What the exercise asks ▸
In your copy, include no images and return each entry exactly as written.

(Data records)
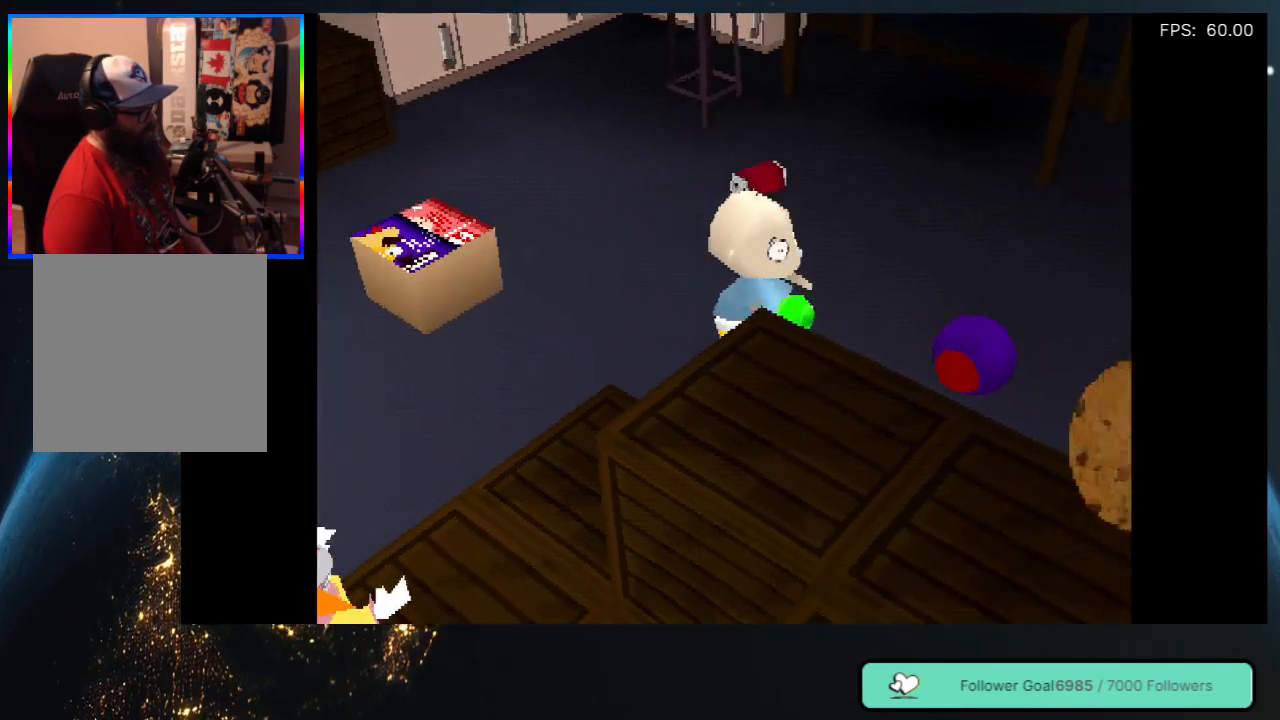
{"buttons": [], "left_stick": "center", "right_stick": "center", "events": [[33, "DPAD_RIGHT", "up"], [50, "DPAD_DOWN", "up"], [117, "DPAD_LEFT", "down"], [450, "DPAD_LEFT", "up"]]}
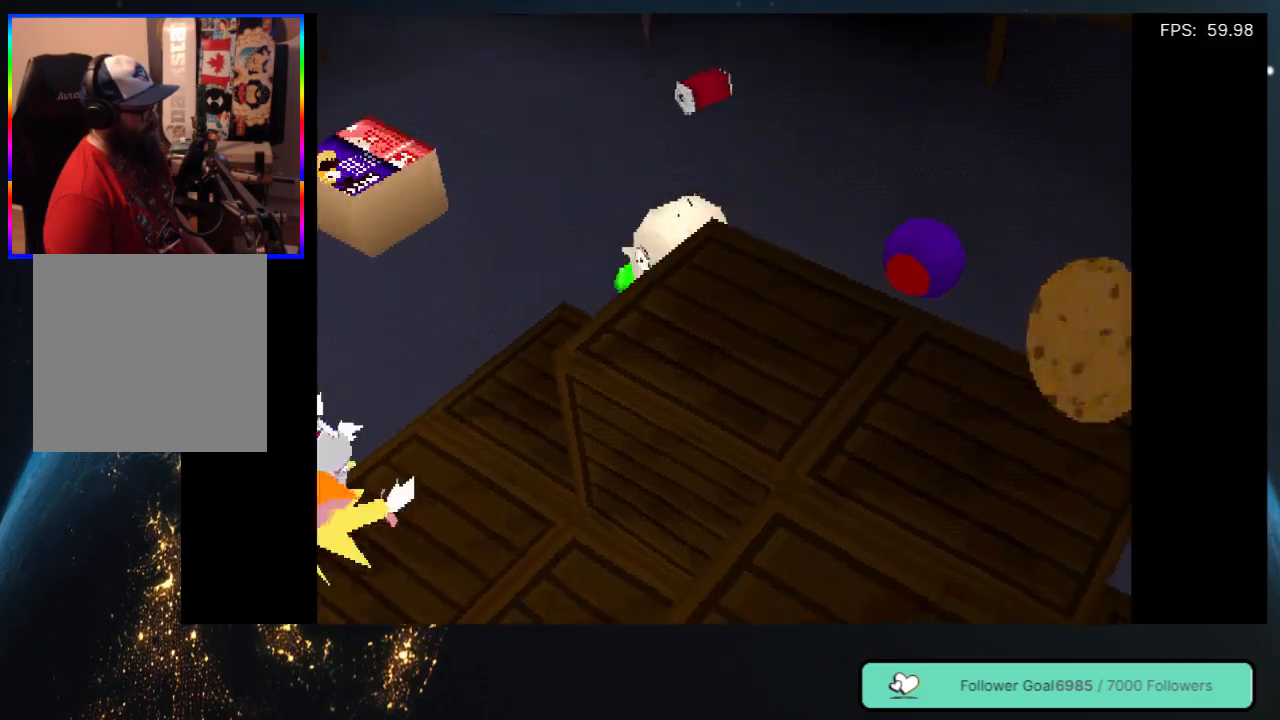
{"buttons": [], "left_stick": "center", "right_stick": "center", "events": []}
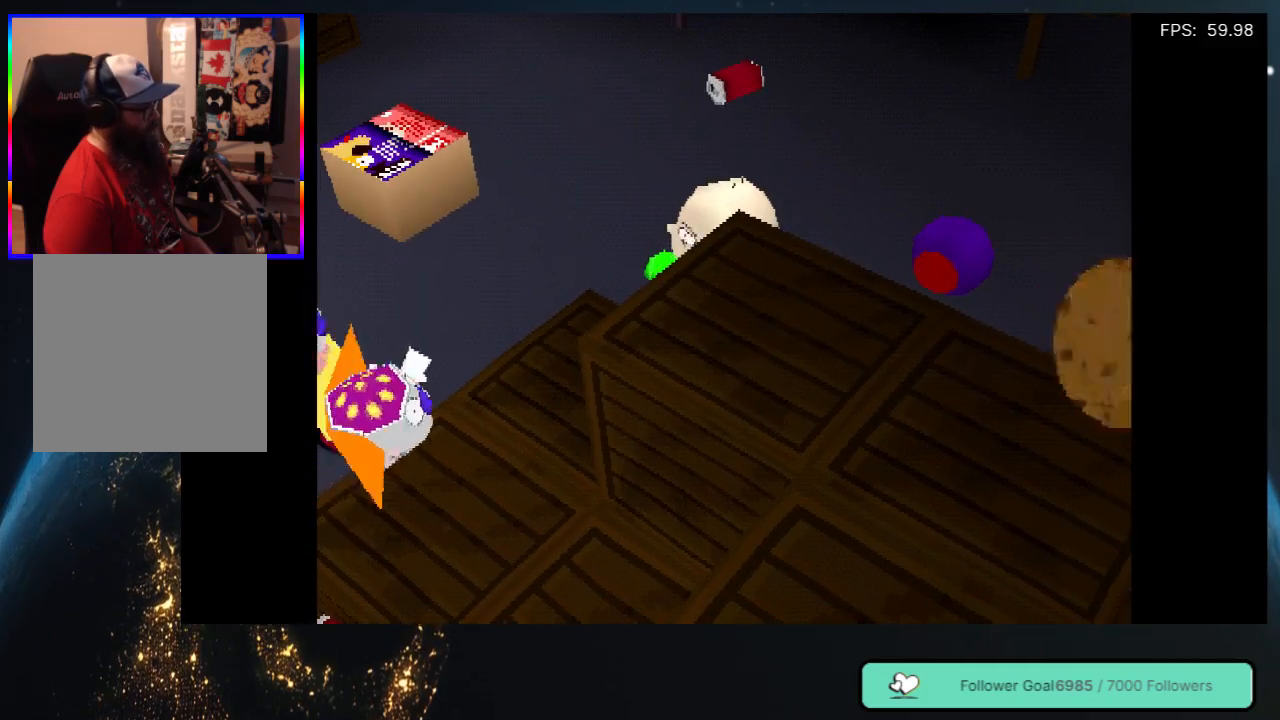
{"buttons": [], "left_stick": "center", "right_stick": "center", "events": [[83, "Y", "down"], [283, "Y", "up"]]}
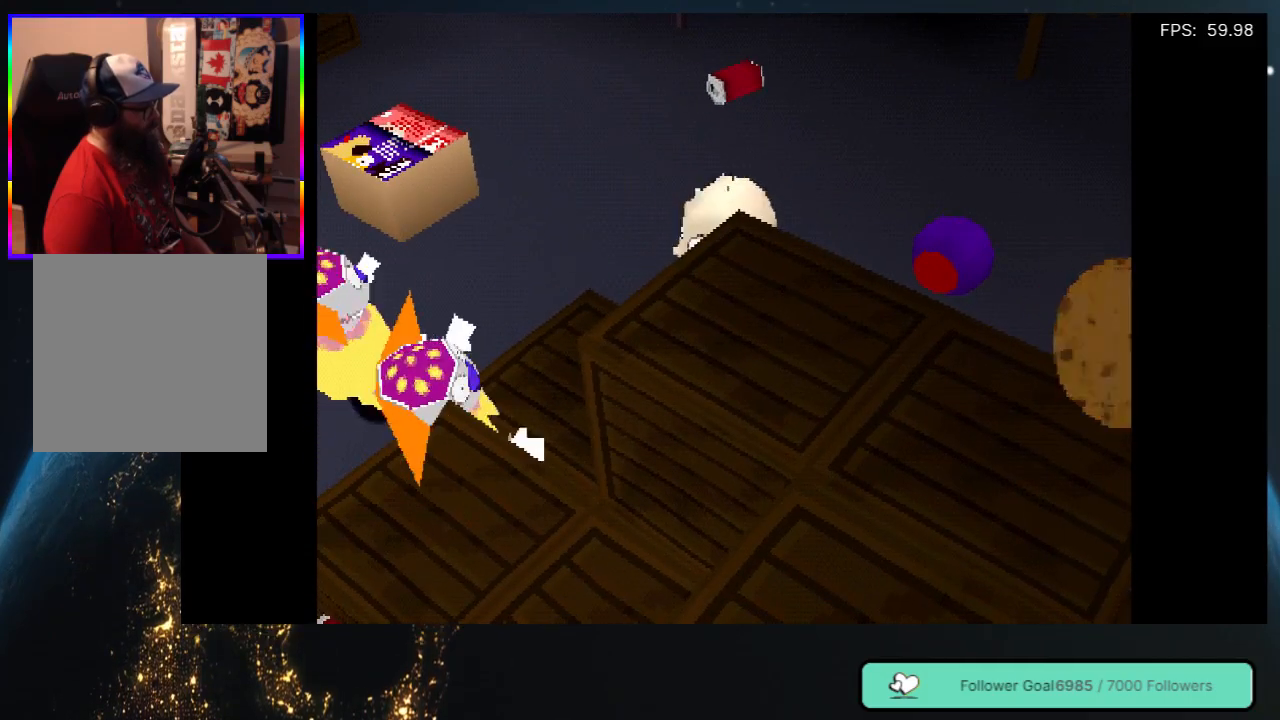
{"buttons": [], "left_stick": "center", "right_stick": "center", "events": []}
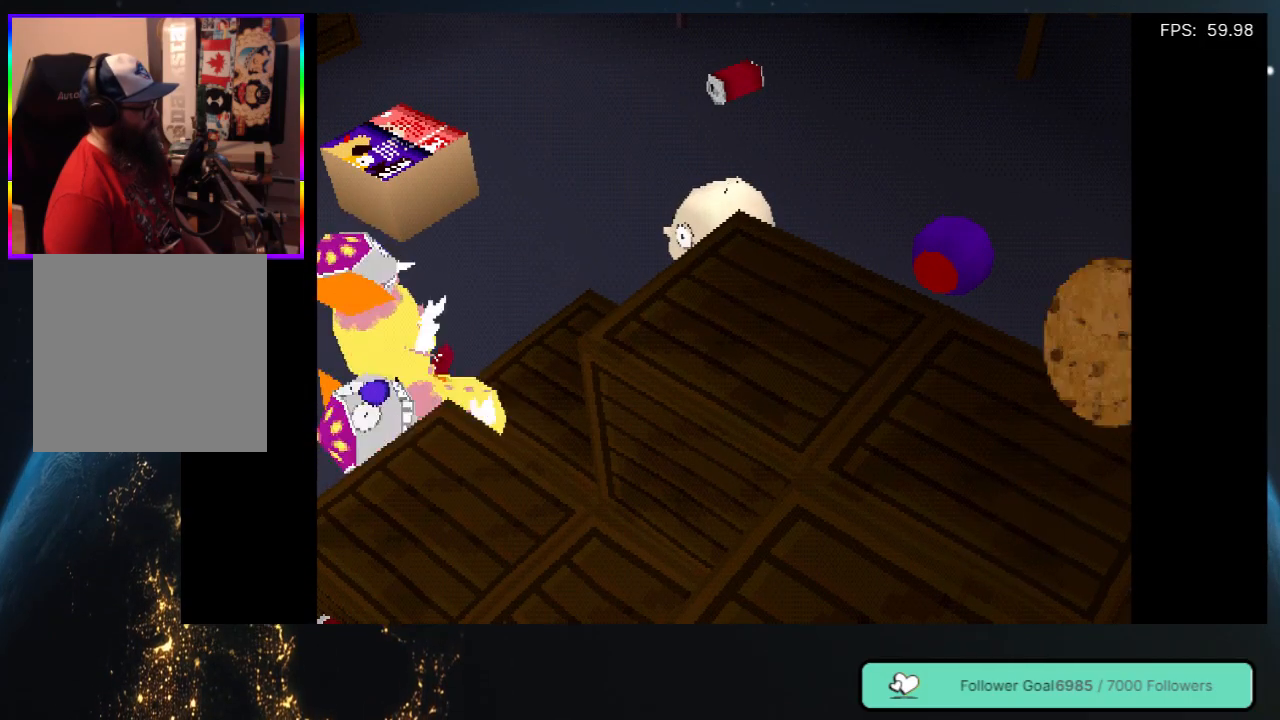
{"buttons": [], "left_stick": "center", "right_stick": "center", "events": []}
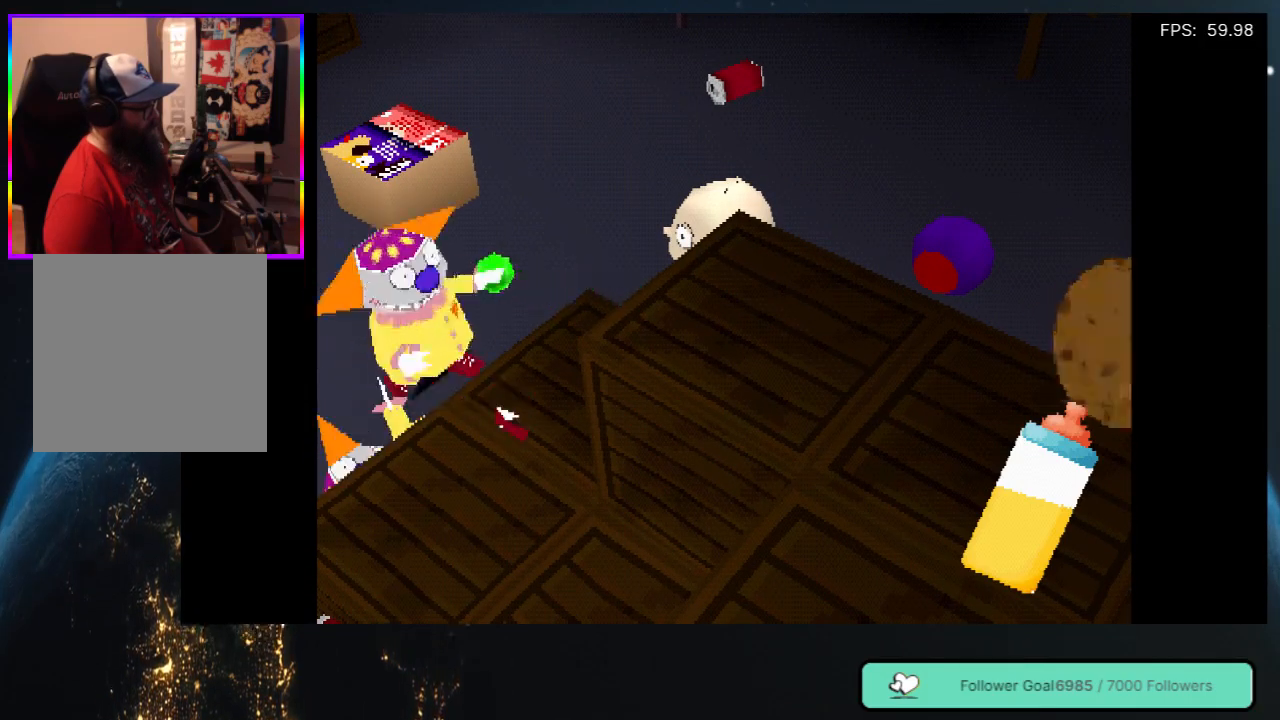
{"buttons": [], "left_stick": "center", "right_stick": "center", "events": [[233, "DPAD_RIGHT", "down"], [483, "DPAD_RIGHT", "up"]]}
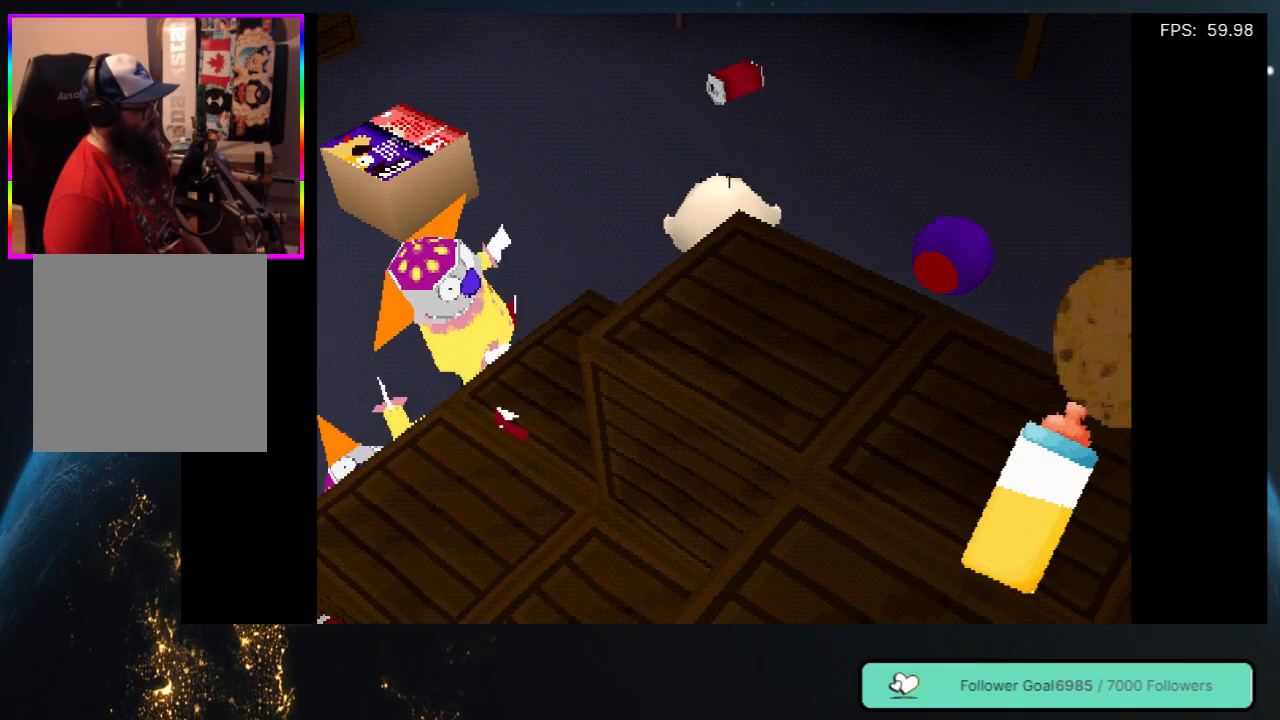
{"buttons": ["DPAD_LEFT"], "left_stick": "center", "right_stick": "center", "events": [[117, "DPAD_LEFT", "down"]]}
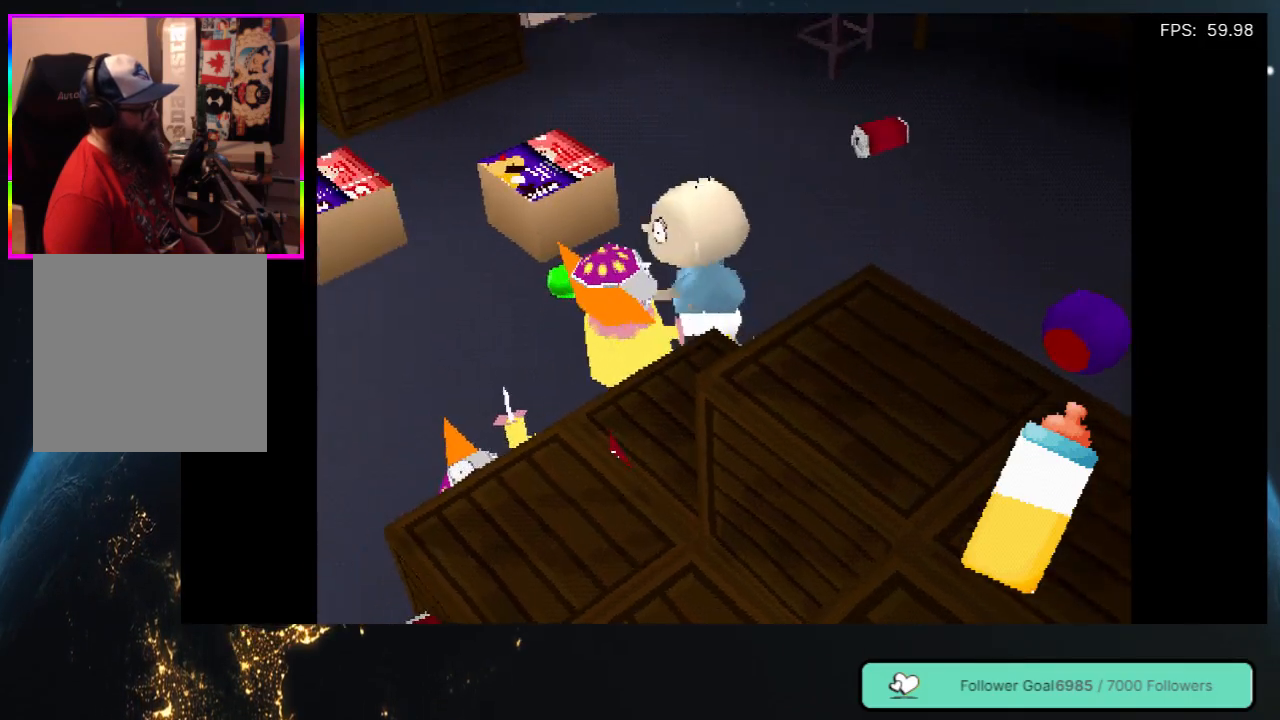
{"buttons": ["DPAD_UP"], "left_stick": "center", "right_stick": "center", "events": [[267, "DPAD_UP", "down"], [433, "DPAD_LEFT", "up"]]}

Answer below ▸
{"buttons": [], "left_stick": "center", "right_stick": "center", "events": [[33, "DPAD_RIGHT", "up"], [50, "DPAD_DOWN", "up"], [117, "DPAD_LEFT", "down"], [450, "DPAD_LEFT", "up"]]}
{"buttons": [], "left_stick": "center", "right_stick": "center", "events": []}
{"buttons": [], "left_stick": "center", "right_stick": "center", "events": [[83, "Y", "down"], [283, "Y", "up"]]}
{"buttons": [], "left_stick": "center", "right_stick": "center", "events": []}
{"buttons": [], "left_stick": "center", "right_stick": "center", "events": []}
{"buttons": [], "left_stick": "center", "right_stick": "center", "events": [[233, "DPAD_RIGHT", "down"], [483, "DPAD_RIGHT", "up"]]}
{"buttons": ["DPAD_LEFT"], "left_stick": "center", "right_stick": "center", "events": [[117, "DPAD_LEFT", "down"]]}
{"buttons": ["DPAD_UP"], "left_stick": "center", "right_stick": "center", "events": [[267, "DPAD_UP", "down"], [433, "DPAD_LEFT", "up"]]}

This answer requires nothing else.